** Opening Task data block **

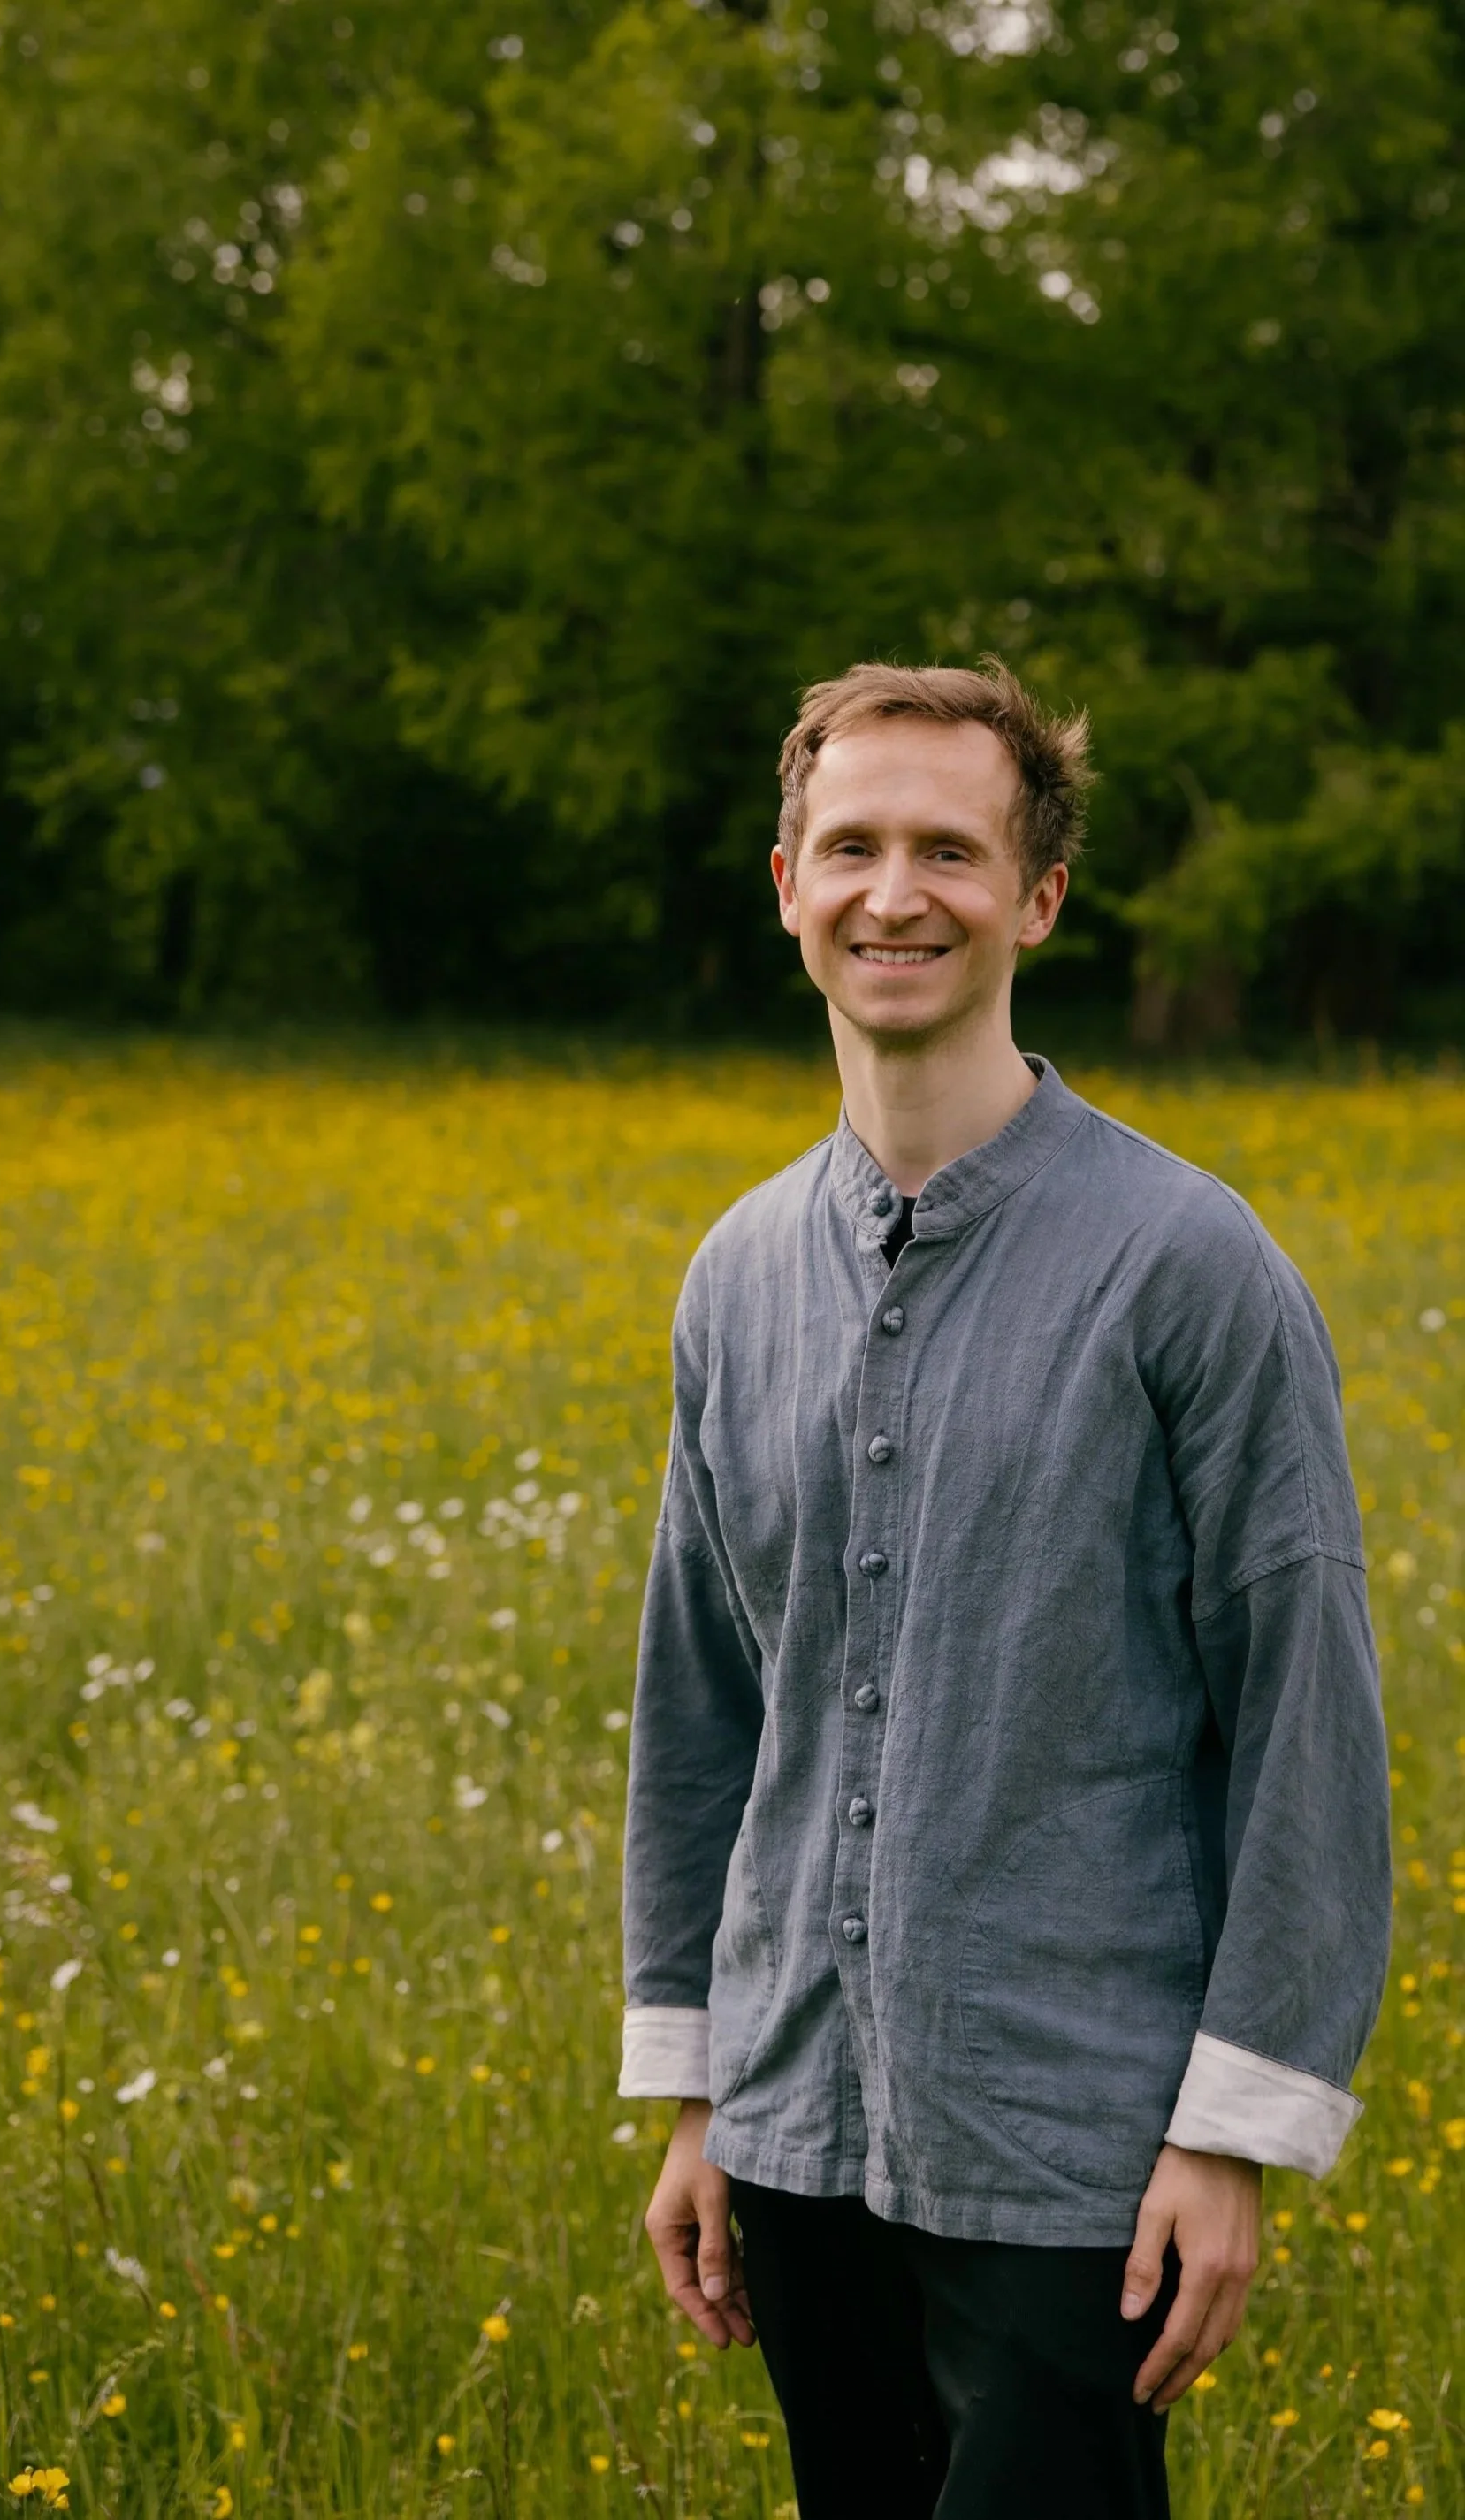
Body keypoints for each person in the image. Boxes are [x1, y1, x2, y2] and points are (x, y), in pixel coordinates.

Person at [618, 660, 1391, 2520]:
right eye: (854, 846)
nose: (898, 893)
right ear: (787, 880)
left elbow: (1300, 1711)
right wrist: (703, 2092)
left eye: (949, 851)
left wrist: (1230, 2131)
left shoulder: (1188, 1267)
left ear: (1033, 898)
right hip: (793, 2134)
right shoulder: (732, 1276)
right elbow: (704, 1707)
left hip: (1076, 2149)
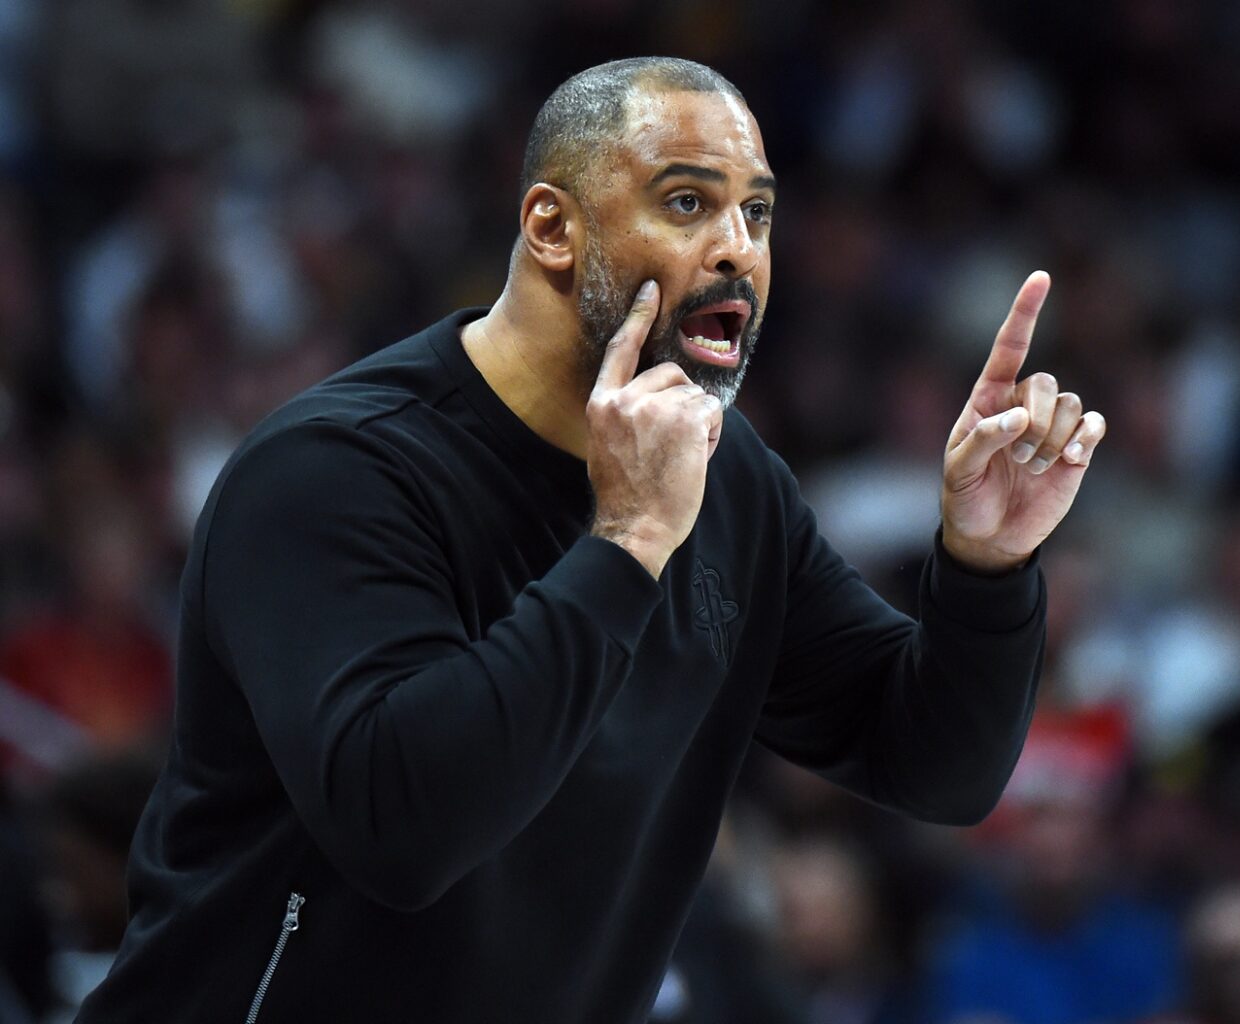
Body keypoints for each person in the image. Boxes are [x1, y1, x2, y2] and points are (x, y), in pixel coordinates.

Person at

** Closing Task data block **

◆ **Your task**
Quote, please, only the lines running from the one with "right ear: (787, 880)" down to the final line of the data above, keeping both ends and skipping the pictures.

◆ **Task output**
right ear: (787, 880)
left elbow: (1300, 1711)
right wrist: (703, 2092)
left eye: (949, 851)
left wrist: (1230, 2131)
left shoulder: (1188, 1267)
left ear: (1033, 898)
right hip: (793, 2134)
right shoulder: (732, 1276)
right elbow: (704, 1707)
left hip: (1076, 2149)
Body keypoints for each person in the image. Boxes are [x1, y1, x2, y2] and points are (x, y), in pixel coordinates.

Person at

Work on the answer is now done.